A criatividade sobreviverá ao avanço das máquinas em carreiras artísticas, como design de moda. “Um computador pode criar variações do que faz sucesso, mas é incapaz de lançar tendências”, diz Frey. “A moda é uma abstração humana.” A maior oportunidade do século está na simbiose entre a criatividade humana e o poder de computação das máquinas. Serviços como Amazon e Google são o melhor exemplo desse casamento feliz. Há duas décadas, seus fundadores eram jovens de classe média, formados em ciências exatas nas melhores universidades americanas. Hoje, Larry Page e Sergey Brin (fundadores do Google) e Jeff Bezos (fundador da Amazon) são os mais jovens integrantes da lista de 20 homens mais ricos do mundo. Mark Zuckerberg, fundador do Facebook, está no caminho. Aos 29 anos, é o 66o mais rico. A tecnologia atual permite a qualquer jovem lançar um produto de sucesso mundial.
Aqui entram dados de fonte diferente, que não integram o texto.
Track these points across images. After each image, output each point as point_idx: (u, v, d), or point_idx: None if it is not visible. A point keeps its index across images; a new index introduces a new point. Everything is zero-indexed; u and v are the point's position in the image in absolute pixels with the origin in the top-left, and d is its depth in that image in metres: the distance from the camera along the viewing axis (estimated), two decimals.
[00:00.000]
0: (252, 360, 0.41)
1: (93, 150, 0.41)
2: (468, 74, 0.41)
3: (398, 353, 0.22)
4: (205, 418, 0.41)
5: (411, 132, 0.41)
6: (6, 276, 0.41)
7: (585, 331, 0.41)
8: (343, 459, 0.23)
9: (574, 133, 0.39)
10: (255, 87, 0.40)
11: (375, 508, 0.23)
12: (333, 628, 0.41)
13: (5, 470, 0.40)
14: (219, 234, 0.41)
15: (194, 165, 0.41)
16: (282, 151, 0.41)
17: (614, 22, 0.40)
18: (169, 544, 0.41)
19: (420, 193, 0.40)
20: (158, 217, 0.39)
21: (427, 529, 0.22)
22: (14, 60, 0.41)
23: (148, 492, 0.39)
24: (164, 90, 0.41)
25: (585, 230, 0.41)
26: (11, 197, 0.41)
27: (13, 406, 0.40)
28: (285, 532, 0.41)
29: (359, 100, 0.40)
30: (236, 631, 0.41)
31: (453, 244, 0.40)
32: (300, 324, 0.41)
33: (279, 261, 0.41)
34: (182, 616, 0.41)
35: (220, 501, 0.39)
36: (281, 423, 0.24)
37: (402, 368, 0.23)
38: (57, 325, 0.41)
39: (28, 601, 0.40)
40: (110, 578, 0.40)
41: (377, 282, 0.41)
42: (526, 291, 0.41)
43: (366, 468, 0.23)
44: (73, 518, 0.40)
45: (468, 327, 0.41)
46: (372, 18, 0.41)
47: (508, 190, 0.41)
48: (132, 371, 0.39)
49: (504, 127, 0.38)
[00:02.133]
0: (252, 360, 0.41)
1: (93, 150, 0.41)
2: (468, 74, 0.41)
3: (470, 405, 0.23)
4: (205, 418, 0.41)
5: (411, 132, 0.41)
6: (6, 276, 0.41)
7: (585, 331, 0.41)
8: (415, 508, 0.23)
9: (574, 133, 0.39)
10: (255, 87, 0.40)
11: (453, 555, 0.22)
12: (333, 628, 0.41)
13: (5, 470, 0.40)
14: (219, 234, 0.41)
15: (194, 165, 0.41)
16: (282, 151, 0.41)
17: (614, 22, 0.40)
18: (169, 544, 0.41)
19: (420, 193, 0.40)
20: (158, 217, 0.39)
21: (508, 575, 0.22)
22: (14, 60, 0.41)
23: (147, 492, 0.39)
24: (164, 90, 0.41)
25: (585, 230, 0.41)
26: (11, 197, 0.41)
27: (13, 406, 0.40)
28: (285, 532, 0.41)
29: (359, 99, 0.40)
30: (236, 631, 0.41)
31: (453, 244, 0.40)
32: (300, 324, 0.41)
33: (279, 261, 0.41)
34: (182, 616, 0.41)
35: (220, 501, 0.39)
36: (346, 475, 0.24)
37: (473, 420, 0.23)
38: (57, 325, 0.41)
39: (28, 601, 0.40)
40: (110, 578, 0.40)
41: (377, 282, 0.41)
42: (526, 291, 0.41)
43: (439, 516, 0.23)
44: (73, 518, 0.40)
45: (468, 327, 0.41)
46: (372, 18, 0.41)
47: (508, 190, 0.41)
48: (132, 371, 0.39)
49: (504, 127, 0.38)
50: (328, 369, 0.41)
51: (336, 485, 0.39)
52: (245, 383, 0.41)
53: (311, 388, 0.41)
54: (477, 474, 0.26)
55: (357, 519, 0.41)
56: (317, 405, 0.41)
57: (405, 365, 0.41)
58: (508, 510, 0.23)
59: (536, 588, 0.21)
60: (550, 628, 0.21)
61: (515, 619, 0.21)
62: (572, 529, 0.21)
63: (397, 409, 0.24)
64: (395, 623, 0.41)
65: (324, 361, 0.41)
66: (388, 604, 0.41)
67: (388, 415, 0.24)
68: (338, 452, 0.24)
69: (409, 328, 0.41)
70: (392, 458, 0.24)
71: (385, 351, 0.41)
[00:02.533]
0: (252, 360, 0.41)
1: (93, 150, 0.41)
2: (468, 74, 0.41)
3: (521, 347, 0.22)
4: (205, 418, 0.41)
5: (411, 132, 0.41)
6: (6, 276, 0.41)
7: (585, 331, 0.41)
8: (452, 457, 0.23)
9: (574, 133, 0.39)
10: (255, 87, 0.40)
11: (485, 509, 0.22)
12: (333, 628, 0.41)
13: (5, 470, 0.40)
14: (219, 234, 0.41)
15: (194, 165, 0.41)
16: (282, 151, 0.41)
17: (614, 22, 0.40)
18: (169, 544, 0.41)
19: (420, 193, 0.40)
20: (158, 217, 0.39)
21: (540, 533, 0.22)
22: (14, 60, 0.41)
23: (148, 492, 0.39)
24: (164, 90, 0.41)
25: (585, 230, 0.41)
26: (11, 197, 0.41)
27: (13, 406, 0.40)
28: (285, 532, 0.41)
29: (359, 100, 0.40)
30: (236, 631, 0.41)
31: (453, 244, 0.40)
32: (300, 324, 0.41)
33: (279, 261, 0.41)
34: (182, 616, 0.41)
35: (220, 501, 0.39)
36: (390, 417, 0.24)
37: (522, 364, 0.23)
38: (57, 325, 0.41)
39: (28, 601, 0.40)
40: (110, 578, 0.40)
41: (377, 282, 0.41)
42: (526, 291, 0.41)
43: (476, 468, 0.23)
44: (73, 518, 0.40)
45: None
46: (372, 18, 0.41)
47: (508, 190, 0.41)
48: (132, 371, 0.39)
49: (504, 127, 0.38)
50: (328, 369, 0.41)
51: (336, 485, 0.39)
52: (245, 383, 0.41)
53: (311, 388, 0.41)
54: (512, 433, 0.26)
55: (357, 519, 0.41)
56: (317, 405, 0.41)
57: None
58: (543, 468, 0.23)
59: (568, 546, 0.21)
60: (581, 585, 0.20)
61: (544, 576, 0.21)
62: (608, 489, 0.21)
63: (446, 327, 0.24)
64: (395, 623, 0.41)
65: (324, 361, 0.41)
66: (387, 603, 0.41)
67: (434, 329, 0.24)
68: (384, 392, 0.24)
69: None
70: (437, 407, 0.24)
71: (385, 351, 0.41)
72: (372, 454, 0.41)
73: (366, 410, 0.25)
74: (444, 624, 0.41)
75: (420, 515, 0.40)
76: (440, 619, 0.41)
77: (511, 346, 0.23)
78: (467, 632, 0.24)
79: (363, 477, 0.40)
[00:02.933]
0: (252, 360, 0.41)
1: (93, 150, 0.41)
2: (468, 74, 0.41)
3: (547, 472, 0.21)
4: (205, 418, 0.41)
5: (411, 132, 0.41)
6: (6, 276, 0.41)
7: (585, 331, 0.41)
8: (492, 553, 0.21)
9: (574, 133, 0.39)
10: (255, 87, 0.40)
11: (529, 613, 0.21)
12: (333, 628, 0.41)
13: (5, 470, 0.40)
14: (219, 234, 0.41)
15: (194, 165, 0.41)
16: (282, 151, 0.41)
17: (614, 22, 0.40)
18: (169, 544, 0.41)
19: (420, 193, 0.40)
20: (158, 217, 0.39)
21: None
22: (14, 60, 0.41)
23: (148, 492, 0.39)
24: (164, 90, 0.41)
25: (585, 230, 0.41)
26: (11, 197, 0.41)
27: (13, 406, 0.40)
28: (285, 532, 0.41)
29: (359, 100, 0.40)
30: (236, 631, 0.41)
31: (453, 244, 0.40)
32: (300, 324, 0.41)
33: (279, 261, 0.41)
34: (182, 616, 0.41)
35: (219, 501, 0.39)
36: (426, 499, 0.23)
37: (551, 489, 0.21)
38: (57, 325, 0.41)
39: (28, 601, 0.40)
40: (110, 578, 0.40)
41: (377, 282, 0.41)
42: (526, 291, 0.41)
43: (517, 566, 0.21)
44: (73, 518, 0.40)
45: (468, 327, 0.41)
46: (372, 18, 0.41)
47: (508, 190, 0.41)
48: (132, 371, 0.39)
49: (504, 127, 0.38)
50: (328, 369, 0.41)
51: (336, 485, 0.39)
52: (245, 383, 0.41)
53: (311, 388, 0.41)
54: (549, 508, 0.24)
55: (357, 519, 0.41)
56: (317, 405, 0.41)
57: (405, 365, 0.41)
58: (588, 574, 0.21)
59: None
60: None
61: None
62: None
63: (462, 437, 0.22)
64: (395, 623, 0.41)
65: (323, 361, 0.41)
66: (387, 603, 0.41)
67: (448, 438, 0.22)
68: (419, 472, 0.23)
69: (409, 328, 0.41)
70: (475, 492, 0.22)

Basta ter uma boa ideia, de preferência uma que dê sentido à avalanche de dados digitais armazenados pelas máquinas.
A vida e a obra de Bezos, Page, Brin e Zuckerberg podem inspirar a formação escolar de jovens e crianças. Decorar nomes e fórmulas não faz mais sentido. As respostas prontas estão na internet. “Os alunos deveriam aprender programação, para domar as máquinas”, diz Frey. “E empreendedorismo, para identificar problemas e aplicar soluções.” Em outras palavras, os trabalhadores do futuro devem exercitar a parceria com as máquinas, em vez de enfrentá-las. Foi o que um dia aprendeu Gary Kasparov. Depois de perder para o Deep Blue, ele se encantou com os resultados de um torneio de xadrez do tipo “vale-tudo”, em que foram aceitos máquinas, homens e parcerias de homens e máquinas. “O vencedor não foi um mestre do xadrez ou um supercomputador, mas uma dupla de enxadristas amadores, ajudados por três computadores comuns”, diz. A orientação estratégica do homem, combinada à acuidade do computador, pode trazer resultados extraordinários.